#### [Page]
══════════════════════════════
# What should I do?



## Bri1218 (Jan 17, 2013)

Hello! I have moved into a new apartment about a month and a half ago. Since I moved in there has been a male pigeon hanging out on my patio. I dont mind him there at all, he is so beautiful! He also doesnt mind me being out there with him. In the last week he has brought a 'girlfriend' to stay with him, she is also so beautiful. 

I am perfectly ok with them staying, but I was wandering if I should feed them or provide anything for them? It has been a very cold month, and it is only getting colder. My roommate wants to put hay or something they can use as bedding and I want to feed them. Ive only had pet birds (cockatiels and ducks) so I dont know what time of food to give to them or if we should be doing anything at all.

Thank you so much!


----------



## Bri1218 (Jan 17, 2013)

Here is a picture of where they stay..


----------



## altgirl35 (Sep 5, 2008)

Awww, that's sweet
What you do all depends on how the landlord is going to feel about it
If you feed them try to be discreet so no one knows
I bet the will have babies there in the spring


----------



## altgirl35 (Sep 5, 2008)
══════════════════════════════
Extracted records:
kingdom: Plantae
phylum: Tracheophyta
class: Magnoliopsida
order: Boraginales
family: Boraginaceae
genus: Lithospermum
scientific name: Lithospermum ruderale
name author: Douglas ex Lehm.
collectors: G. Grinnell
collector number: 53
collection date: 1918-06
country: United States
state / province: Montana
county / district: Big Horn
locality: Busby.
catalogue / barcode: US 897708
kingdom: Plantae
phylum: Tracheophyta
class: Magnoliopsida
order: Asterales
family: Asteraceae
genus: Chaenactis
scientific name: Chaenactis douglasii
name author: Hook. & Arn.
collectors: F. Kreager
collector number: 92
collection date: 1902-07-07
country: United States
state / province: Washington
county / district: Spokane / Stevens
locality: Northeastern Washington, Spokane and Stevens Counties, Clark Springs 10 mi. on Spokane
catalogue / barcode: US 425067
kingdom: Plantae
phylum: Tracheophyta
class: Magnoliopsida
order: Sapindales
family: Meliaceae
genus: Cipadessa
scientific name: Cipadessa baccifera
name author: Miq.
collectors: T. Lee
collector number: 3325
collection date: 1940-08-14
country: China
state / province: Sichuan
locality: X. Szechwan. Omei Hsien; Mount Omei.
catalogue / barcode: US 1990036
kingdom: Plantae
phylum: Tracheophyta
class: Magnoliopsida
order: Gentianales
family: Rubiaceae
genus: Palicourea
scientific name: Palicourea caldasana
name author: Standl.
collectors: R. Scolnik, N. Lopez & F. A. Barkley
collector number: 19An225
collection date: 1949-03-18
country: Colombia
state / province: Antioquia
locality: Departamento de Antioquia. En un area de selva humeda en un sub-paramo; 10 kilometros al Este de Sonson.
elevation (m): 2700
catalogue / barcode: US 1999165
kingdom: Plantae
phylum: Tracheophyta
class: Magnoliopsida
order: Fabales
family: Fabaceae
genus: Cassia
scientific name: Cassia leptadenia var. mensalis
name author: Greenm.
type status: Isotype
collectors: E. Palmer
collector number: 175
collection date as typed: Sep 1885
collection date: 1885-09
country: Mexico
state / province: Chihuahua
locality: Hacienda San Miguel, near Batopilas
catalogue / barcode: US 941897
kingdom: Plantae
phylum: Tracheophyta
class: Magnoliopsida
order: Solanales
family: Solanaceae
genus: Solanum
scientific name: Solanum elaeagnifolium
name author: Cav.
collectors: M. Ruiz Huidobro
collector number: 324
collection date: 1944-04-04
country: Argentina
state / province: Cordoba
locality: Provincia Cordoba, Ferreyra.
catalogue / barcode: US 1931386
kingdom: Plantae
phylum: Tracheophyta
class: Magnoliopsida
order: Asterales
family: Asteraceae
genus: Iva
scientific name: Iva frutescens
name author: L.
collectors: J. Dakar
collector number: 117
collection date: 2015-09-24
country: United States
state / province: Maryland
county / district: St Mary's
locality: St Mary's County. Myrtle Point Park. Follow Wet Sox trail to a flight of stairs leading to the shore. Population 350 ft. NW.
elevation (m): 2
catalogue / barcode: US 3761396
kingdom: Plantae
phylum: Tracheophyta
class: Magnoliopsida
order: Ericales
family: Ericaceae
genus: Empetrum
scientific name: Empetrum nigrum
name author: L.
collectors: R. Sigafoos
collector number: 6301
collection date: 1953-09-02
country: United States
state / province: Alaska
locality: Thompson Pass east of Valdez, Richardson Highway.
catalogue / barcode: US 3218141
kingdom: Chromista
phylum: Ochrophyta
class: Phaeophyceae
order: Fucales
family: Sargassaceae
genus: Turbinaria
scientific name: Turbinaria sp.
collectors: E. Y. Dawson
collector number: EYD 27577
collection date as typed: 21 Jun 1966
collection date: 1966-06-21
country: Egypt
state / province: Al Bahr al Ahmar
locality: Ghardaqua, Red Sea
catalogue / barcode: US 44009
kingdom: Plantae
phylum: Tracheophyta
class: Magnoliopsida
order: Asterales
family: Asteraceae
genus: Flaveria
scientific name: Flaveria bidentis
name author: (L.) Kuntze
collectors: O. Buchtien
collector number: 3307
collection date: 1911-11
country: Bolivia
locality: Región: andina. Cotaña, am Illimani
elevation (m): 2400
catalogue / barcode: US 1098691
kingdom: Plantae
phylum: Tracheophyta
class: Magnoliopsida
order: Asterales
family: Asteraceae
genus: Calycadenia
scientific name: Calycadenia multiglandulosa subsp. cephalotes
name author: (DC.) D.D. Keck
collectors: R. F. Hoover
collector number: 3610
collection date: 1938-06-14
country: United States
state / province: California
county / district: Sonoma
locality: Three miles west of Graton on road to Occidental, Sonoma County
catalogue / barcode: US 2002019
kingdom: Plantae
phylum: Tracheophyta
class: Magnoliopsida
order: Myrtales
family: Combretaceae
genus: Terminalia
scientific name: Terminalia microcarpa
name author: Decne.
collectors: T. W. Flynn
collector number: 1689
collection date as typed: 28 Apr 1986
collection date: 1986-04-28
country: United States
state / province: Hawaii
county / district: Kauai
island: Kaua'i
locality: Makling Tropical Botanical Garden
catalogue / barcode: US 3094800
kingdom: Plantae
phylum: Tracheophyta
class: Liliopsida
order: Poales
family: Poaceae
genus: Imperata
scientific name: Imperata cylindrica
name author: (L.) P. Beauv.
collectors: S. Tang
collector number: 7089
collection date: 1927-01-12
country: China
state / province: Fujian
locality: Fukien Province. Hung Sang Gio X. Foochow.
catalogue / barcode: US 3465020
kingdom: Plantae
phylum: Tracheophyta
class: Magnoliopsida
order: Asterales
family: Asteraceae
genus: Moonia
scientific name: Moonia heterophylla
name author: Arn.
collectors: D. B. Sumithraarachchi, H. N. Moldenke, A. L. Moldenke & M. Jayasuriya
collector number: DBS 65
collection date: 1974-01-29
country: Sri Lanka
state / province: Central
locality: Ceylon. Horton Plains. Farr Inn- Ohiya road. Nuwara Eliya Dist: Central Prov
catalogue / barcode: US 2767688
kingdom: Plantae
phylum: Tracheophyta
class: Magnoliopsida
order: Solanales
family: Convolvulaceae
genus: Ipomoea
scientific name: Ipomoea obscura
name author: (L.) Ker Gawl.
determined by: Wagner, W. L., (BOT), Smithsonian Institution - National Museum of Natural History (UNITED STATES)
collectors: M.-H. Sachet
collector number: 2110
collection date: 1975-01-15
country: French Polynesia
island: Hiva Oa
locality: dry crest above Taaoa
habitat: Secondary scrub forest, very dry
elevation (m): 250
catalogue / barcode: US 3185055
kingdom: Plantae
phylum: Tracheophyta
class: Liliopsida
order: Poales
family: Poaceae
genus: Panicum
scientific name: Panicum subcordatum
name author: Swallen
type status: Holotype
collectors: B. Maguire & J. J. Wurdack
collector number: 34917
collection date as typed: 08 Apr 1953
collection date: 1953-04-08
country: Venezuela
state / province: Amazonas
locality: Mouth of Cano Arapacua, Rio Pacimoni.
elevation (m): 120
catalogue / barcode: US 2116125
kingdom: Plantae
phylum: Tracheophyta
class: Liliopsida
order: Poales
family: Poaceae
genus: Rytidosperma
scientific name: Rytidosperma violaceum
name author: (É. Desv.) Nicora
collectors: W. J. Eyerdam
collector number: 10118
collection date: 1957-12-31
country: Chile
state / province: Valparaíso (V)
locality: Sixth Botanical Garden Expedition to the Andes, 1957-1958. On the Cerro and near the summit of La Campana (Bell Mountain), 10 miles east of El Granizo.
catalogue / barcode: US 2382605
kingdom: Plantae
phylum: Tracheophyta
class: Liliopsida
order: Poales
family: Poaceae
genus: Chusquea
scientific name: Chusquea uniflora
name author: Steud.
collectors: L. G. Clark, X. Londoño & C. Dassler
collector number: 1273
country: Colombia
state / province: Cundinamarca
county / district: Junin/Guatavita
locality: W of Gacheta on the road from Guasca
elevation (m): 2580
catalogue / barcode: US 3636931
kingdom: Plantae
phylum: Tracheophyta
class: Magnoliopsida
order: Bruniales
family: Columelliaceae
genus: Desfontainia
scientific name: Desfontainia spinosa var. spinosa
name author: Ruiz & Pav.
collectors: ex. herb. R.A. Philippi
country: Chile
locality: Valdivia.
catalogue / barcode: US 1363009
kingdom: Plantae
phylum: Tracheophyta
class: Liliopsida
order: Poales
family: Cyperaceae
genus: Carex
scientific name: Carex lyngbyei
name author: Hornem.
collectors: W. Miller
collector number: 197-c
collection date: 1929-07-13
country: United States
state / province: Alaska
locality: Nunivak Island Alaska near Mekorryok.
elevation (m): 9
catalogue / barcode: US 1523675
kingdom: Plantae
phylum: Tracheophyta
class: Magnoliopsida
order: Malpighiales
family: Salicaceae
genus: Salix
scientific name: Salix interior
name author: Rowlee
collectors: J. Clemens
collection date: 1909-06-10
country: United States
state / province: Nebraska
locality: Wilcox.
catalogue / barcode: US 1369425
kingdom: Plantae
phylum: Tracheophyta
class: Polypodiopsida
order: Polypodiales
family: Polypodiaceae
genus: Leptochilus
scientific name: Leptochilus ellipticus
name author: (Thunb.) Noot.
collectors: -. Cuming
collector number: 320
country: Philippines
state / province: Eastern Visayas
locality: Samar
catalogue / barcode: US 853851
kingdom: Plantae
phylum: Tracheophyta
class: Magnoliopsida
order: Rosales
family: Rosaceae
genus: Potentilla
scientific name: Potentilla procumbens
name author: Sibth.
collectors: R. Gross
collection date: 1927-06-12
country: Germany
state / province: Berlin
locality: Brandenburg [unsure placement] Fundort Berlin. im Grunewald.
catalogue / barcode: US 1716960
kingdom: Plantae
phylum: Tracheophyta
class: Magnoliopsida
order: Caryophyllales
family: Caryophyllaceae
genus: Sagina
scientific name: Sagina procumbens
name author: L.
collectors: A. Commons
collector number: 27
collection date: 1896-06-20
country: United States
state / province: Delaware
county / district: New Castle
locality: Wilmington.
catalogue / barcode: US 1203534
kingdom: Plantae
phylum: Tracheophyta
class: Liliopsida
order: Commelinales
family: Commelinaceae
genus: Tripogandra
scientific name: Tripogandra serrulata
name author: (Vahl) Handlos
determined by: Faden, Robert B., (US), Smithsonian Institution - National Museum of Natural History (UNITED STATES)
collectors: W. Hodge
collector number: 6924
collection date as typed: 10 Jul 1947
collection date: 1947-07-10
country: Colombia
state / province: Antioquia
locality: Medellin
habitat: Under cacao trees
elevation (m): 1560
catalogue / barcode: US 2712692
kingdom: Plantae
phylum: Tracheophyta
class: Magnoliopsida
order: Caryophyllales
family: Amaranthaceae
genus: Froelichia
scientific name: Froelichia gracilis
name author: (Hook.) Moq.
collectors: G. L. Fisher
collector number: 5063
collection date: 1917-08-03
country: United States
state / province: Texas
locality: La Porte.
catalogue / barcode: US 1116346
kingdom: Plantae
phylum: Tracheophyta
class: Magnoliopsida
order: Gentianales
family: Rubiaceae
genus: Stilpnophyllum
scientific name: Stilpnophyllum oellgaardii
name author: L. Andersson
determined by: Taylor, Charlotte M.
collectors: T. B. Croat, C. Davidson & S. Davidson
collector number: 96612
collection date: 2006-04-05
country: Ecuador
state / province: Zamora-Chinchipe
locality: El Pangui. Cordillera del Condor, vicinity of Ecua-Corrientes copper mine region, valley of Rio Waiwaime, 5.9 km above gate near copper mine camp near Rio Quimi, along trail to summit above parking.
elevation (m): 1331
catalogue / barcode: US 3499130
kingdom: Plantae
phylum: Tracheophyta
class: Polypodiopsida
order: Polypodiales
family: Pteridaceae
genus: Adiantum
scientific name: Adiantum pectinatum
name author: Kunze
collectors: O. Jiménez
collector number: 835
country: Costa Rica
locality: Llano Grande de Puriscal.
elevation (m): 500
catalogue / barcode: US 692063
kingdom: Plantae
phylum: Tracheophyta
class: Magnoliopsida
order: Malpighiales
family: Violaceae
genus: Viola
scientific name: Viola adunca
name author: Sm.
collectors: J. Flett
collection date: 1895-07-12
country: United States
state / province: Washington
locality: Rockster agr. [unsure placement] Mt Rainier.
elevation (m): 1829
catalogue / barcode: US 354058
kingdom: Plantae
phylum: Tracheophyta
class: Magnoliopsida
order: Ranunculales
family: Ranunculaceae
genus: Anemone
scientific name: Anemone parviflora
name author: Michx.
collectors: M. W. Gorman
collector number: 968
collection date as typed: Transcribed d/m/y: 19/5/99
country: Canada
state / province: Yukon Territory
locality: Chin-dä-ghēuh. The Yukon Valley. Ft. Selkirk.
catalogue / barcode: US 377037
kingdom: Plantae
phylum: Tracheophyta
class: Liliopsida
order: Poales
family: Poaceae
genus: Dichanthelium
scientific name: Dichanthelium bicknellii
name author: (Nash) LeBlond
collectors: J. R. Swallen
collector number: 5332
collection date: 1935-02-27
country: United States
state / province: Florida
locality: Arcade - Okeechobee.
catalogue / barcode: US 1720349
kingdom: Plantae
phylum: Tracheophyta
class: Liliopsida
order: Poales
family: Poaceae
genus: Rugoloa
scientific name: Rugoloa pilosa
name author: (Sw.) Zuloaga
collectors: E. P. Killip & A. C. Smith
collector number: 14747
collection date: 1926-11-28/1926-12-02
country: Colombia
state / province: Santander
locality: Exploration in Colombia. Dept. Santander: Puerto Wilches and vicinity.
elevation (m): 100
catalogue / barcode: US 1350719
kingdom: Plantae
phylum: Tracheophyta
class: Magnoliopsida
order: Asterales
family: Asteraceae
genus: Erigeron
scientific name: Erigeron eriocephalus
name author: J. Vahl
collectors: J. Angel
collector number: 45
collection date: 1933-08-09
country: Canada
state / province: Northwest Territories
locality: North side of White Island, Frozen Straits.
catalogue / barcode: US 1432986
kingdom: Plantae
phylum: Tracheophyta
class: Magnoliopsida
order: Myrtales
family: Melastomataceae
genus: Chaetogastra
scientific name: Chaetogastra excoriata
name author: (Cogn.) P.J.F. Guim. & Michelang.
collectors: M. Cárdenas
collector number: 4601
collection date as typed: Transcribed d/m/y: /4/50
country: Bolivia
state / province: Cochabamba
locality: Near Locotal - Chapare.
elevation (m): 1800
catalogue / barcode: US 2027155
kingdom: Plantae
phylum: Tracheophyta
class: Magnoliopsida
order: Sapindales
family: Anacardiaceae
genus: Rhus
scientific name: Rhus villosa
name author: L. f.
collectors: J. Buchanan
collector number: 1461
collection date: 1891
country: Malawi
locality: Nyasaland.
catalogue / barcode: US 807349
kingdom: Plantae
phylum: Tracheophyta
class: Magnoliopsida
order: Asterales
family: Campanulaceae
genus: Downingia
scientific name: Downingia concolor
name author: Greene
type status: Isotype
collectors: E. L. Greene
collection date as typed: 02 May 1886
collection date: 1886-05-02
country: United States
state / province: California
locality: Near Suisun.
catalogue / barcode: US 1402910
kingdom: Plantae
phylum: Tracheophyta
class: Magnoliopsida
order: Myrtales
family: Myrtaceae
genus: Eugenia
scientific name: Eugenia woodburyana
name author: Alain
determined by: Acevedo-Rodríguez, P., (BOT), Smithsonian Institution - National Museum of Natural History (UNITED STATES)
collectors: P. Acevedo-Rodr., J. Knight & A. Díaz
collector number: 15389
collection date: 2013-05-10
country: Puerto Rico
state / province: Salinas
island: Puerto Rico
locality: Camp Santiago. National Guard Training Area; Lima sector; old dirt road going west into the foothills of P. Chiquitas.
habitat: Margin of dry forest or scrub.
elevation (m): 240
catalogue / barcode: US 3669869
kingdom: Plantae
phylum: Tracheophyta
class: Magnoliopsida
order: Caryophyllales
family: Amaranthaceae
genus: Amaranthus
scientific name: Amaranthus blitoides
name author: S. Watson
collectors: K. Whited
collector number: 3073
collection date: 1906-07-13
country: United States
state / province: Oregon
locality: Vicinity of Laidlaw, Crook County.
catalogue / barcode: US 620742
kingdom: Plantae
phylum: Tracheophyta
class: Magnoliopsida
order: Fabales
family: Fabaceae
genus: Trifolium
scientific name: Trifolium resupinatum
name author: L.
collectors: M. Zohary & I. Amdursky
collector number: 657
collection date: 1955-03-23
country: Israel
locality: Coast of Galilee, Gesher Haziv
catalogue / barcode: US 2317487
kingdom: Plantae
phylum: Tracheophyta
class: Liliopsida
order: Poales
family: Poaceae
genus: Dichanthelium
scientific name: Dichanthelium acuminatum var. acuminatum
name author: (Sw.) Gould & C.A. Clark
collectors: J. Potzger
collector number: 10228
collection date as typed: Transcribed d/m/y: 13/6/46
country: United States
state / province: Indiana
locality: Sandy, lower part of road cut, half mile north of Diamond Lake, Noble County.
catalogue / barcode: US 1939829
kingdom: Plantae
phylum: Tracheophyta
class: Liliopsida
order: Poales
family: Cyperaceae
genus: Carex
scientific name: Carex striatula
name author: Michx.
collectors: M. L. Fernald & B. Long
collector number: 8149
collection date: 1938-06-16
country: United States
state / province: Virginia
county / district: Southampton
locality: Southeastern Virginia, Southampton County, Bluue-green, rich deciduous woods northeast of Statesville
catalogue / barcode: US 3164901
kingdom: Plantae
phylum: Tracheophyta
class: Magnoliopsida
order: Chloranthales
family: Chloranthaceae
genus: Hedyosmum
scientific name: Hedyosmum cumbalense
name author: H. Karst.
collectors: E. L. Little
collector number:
══════════════════════════════
#### [Job 1]
Summarize the pigeon thread in two sentences.
#### [Job 2]
In the pigeon thread, what does the roommate want to put out for the birds?

#### [Full answer 1]
A poster says a male pigeon has stayed on the patio of the new apartment since the move-in and recently brought a female, and asks whether to feed the pair or provide bedding as the weather grows colder. A reply says the choice depends on how the landlord will feel, advises feeding them discreetly, and predicts the pigeons will have babies there in the spring.

#### [Full answer 2]
Hay or something they can use as bedding.